_AIM OF THE EXERCISE_
Copy out, exactly as written, only the line containing "left elbow: (490, 398)" and the lines after it through the end of the records.
── RAW DATA
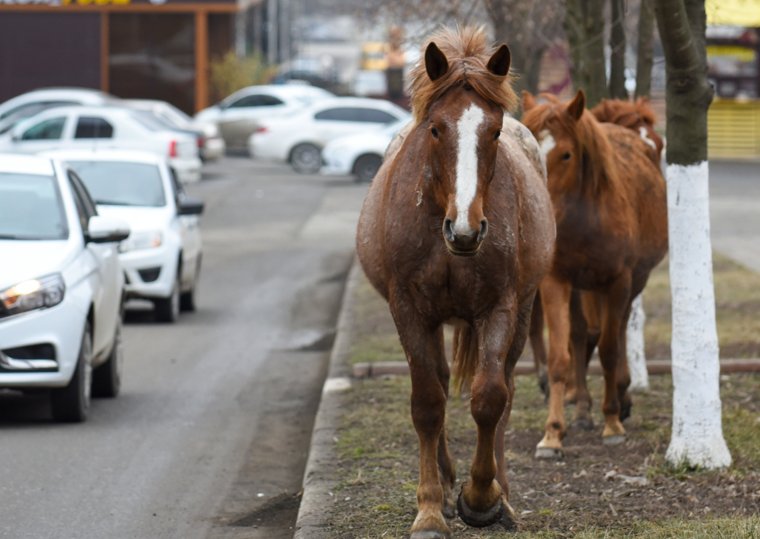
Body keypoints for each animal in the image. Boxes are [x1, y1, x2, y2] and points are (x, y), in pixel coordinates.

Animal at [356, 27, 552, 536]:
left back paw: (501, 495)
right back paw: (444, 488)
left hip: (523, 310)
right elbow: (428, 402)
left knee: (504, 387)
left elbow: (490, 398)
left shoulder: (500, 307)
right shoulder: (408, 310)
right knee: (441, 384)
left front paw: (483, 497)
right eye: (435, 128)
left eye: (495, 130)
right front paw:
────
_ANSWER SPACE_
left elbow: (490, 398)
left shoulder: (500, 307)
right shoulder: (408, 310)
right knee: (441, 384)
left front paw: (483, 497)
right eye: (435, 128)
left eye: (495, 130)
right front paw:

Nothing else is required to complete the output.